ALBUQUERQUE, N.M. — Bernalillo County commissioners have called a special meeting for Thursday to consider squeezing two more questions onto the Nov. 8 ballot – one on the proposed sick-leave ordinance, the other on public financing of mayoral campaigns.
But whatever they decide might not be the final word.
The decision on the sick-leave proposal, in particular, seems particularly vulnerable to a legal challenge. There’s intense debate over whether the whole seven-page ordinance, or just a summary, must be placed on the ballot.
And that’s a critical decision because election officials say a summary is all that will fit.
The agenda for Thursday’s meeting presents the commission with both options.
Supporters of the measure say only a summary is needed. Opponents contend the City Charter requires the whole ordinance on the ballot.
City attorneys have weighed in, too, and they say publication of the entire ordinance is required.
But the decision on what to put on the ballot belongs to the County Commission.
Opponents of the sick-leave ordinance, in any case, have made it clear they will consider filing a lawsuit if only a summary appears on the ballot.
The debate centers on a proposal to require employers in Albuquerque to allow their workers to earn paid sick time off. It’s the result of a petition drive by a coalition of left-leaning groups.
They gathered enough signatures to trigger an election under the City Charter, but the city doesn’t have a municipal election scheduled until October 2017, so city councilors asked the County Commission to consider adding the proposal to the Nov. 8 general-election ballot.
Supporters say voters shouldn’t have to wait until next year to consider the proposed ordinance. Its passage would ensure workers don’t have to choose between their paycheck and time off to care for themselves or a loved one, they say.

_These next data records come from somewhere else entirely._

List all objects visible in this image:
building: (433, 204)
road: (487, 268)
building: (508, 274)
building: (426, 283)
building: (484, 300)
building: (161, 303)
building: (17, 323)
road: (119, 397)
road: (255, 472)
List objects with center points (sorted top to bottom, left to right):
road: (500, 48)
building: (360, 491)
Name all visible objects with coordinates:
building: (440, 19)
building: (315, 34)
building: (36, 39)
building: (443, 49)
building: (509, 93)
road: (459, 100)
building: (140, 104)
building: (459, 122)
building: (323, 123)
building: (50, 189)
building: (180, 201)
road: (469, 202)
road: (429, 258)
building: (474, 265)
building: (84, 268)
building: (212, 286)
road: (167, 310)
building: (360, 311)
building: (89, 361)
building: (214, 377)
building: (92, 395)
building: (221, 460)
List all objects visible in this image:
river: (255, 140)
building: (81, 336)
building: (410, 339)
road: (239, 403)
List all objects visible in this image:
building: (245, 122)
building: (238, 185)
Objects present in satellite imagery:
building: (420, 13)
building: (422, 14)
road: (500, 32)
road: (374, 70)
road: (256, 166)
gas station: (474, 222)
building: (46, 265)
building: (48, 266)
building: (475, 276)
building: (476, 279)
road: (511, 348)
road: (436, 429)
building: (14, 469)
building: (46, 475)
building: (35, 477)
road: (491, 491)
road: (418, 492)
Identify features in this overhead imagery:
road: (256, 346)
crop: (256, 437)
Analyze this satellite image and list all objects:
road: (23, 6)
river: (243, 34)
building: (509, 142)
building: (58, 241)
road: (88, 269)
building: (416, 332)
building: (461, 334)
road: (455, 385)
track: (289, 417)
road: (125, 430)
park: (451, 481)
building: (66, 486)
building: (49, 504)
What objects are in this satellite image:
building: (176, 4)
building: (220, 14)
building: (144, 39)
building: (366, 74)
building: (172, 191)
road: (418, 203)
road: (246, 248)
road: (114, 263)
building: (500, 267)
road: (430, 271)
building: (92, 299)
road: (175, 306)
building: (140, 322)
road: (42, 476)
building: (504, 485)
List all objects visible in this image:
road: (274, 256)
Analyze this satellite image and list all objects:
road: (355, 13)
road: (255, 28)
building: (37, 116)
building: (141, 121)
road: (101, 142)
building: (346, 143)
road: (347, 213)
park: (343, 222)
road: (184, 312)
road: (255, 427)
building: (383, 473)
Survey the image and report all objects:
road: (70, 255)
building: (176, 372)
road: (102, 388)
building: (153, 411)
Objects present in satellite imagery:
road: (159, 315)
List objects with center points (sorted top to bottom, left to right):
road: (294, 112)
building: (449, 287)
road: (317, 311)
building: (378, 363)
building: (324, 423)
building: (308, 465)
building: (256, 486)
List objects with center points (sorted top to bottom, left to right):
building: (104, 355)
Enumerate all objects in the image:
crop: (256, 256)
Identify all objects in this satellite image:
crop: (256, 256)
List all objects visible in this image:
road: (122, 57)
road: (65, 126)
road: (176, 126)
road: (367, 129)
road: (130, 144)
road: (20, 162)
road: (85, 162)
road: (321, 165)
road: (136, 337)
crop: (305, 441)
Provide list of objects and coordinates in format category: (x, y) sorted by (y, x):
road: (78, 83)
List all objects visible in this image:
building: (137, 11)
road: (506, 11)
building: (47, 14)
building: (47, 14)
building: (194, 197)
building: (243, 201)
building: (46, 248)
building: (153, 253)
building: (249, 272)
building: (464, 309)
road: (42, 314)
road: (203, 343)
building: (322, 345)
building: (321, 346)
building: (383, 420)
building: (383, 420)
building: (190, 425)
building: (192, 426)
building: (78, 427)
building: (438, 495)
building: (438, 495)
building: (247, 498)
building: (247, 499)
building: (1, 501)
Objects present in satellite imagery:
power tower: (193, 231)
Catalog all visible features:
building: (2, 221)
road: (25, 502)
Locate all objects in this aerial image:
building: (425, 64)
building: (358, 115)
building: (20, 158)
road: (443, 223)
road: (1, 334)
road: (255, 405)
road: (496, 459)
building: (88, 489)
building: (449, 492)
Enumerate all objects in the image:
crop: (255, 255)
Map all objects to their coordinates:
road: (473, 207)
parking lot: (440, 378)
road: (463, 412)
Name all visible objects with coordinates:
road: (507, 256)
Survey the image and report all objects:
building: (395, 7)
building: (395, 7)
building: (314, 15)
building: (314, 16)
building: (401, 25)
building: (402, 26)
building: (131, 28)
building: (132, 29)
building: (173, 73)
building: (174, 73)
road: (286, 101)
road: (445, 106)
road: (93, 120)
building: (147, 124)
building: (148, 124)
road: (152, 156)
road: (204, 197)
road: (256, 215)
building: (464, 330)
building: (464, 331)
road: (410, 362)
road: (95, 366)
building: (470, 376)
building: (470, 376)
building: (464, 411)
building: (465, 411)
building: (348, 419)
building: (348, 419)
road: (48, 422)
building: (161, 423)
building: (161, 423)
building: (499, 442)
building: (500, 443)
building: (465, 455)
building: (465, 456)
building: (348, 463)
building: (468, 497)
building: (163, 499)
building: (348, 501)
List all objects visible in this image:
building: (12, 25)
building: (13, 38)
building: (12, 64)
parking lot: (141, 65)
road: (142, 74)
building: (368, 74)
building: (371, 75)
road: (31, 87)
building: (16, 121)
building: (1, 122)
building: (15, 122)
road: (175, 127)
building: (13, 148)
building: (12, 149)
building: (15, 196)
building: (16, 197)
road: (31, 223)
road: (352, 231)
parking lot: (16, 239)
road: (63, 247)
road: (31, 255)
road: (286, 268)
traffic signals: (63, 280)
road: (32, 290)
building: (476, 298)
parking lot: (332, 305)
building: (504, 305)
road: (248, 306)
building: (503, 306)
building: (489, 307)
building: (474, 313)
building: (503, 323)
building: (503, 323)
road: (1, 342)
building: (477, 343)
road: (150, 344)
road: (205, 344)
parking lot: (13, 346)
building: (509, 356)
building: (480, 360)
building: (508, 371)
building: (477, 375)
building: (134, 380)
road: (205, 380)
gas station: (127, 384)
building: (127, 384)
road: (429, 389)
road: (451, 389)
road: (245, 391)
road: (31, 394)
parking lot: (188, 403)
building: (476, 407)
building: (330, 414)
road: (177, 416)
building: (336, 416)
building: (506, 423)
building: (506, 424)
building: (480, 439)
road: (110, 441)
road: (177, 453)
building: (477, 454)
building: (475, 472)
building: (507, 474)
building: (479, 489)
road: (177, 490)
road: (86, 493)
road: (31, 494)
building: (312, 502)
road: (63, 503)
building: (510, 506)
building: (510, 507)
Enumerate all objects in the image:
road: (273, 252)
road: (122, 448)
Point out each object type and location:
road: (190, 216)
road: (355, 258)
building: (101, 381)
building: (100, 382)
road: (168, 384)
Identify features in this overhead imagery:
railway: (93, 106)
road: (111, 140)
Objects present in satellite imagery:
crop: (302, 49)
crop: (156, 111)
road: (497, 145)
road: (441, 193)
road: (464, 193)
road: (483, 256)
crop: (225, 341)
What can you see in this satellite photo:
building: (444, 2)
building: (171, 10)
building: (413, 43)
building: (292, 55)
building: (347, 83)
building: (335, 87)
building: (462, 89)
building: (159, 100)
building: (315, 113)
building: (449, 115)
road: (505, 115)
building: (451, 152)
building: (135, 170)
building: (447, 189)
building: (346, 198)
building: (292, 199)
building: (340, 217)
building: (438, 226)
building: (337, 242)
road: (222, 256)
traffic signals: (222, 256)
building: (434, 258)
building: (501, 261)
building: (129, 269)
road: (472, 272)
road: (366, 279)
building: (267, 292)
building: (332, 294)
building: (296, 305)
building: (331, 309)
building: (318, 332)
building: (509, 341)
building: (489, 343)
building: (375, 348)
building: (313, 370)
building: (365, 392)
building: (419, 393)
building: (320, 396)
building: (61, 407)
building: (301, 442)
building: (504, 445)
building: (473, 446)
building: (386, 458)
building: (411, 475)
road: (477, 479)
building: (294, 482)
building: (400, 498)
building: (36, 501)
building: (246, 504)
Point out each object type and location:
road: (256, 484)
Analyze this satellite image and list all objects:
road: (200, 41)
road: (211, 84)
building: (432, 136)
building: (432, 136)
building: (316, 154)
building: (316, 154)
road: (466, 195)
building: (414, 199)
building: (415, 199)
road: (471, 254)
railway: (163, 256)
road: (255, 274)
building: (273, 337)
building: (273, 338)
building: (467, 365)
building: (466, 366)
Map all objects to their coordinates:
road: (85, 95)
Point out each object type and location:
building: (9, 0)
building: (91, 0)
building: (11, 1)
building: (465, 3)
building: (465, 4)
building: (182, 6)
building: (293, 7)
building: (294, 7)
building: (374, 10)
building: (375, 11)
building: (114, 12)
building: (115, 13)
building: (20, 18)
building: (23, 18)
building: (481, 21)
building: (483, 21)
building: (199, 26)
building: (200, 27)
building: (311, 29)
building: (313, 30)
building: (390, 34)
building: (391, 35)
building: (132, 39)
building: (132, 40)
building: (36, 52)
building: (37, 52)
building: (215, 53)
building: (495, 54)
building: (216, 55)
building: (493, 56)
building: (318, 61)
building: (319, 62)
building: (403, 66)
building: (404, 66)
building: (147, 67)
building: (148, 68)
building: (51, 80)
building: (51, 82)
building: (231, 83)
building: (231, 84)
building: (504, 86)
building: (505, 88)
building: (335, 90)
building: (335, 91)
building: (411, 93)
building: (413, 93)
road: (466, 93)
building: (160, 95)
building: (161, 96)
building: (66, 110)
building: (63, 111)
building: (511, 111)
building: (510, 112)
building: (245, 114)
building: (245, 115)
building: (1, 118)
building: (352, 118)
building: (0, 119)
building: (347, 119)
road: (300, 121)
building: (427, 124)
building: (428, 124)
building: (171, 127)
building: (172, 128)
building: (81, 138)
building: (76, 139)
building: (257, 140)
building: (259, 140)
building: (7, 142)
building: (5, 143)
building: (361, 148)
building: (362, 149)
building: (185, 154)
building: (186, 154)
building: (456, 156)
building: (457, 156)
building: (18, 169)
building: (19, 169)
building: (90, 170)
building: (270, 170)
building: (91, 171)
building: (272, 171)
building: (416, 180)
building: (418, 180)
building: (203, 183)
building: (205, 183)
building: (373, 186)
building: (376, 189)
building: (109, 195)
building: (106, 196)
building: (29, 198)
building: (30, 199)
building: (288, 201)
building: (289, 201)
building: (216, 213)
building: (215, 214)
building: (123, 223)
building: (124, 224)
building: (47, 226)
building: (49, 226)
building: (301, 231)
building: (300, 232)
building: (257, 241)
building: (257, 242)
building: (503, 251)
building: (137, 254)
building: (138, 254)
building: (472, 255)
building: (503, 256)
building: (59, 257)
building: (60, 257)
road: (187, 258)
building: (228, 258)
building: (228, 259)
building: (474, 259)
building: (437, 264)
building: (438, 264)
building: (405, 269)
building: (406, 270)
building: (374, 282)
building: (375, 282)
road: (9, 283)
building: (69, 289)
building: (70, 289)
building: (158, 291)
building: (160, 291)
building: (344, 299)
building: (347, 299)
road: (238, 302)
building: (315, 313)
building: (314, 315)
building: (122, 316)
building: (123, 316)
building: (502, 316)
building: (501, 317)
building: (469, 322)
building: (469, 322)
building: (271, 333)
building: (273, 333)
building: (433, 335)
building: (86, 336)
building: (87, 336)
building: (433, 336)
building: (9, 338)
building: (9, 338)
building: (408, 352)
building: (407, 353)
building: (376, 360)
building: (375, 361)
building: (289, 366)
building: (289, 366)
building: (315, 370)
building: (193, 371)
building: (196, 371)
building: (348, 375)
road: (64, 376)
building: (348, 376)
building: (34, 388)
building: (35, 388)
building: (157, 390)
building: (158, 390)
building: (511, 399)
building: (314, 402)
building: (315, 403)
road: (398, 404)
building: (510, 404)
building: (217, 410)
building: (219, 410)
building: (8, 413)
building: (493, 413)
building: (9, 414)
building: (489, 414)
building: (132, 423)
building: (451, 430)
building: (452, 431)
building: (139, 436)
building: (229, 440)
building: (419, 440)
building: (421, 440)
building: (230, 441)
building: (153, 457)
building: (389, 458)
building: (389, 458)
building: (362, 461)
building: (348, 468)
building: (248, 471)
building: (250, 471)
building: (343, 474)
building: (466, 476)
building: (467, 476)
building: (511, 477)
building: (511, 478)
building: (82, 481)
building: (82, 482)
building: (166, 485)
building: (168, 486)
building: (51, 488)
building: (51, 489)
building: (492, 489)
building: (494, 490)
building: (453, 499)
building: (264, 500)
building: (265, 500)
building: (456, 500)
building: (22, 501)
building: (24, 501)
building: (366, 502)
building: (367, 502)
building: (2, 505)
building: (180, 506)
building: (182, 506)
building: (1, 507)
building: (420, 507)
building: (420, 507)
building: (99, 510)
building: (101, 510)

Opponents, meanwhile, say sick leave is a worthwhile goal but that the ordinance includes onerous record-keeping and other requirements that could force some small companies out of business altogether.
The ballot is due to the state on Sept. 13, or five days after the special meeting, so if there’s going to be a court fight, it will happen under deadline pressure.
The public financing proposition, meanwhile, is only about 165 words long, so the space question isn’t as critical. If passed by voters, it would increase the funding for mayoral candidates who opt into Albuquerque’s public financing system for campaigns.
County Clerk Maggie Toulouse Oliver said both questions could probably fit on the ballot if the sick-leave question appears as a summary and she reduces the size of the typeface. But the authority to decide rests with the County Commission, not her office, she said.